If a systematic name offers no guidance then there is the chemical drawing that accompanies the article. The peshawaraquinone diastereomers are fitted with the not unfamiliar unwedged hashed bond (||||||||) as opposed to regular wedged bonds. Some bonds are pointing upwards and some of them downwards not because the molecule contains chiral centers but information needs to be relayed about cis-trans configurations in the annulated bicyclic constructs in it. Think achiral cis and trans decalin. But this notation has problems. First of all it is not at all recommended. From the IUPAC “graphical representation of stereochemical configuration” by Jonathan Brecher (2006) we learn:
“The most common (but still obscure) of these conventions says that bold and hashed wedges should be used for absolute configuration, unwedged bold and unwedged hashed lines represent relative configuration and racemic character”
and
“Given the lack of consensus among different systems and the poor general acceptance of any given one, the safest approach currently is to depict multiple structure diagrams explicitly, optionally accompanied by additional descriptive text ”

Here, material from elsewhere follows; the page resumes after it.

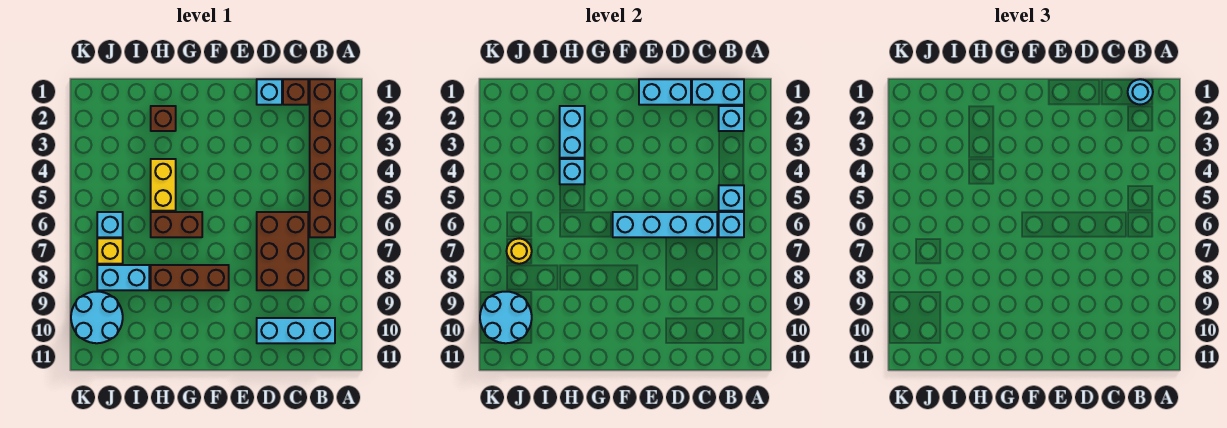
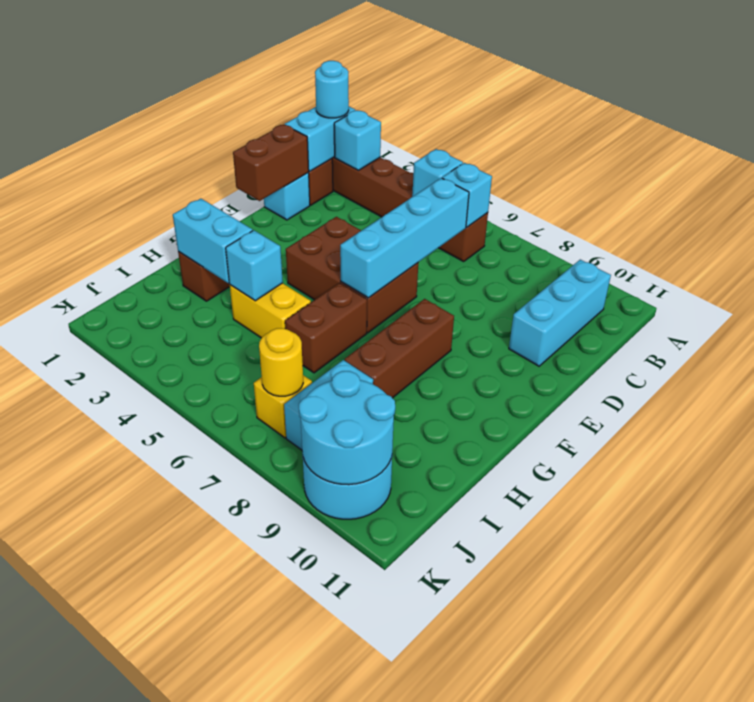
brown 2x3 brick [257,212,308,290] -> brown 2x3 brick moved to [286,217,418,333]
cyan 1x2 brick [639,79,691,105] -> brown 1x2 brick [233,125,309,201]
cyan 1x1 brick [97,212,123,237] -> none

meaning explicitly drawing both enantiomers of a single diastereomer or adding a descriptive text such as “and enantiomer”. Of course 2006 is a long time ago but have there been new recommendations or proposals since?
The second problem with the unwedged bond is that the SMILES line notation and software libraries (rdKit) that I use for creating the reaction drawings do not support this type of bond. Graphics software like Chemdraw or BKChem of course support it but the whole point of curating a database with a million records is NOT having to draw that many images in an editor. So decision time! Of course peshawaraquinone will be immortalized in the CRD database and to handle the single diastereomer conundrum I will stick to IUPAC recommendation number two, that is add the reaction tag “and enantiomer”.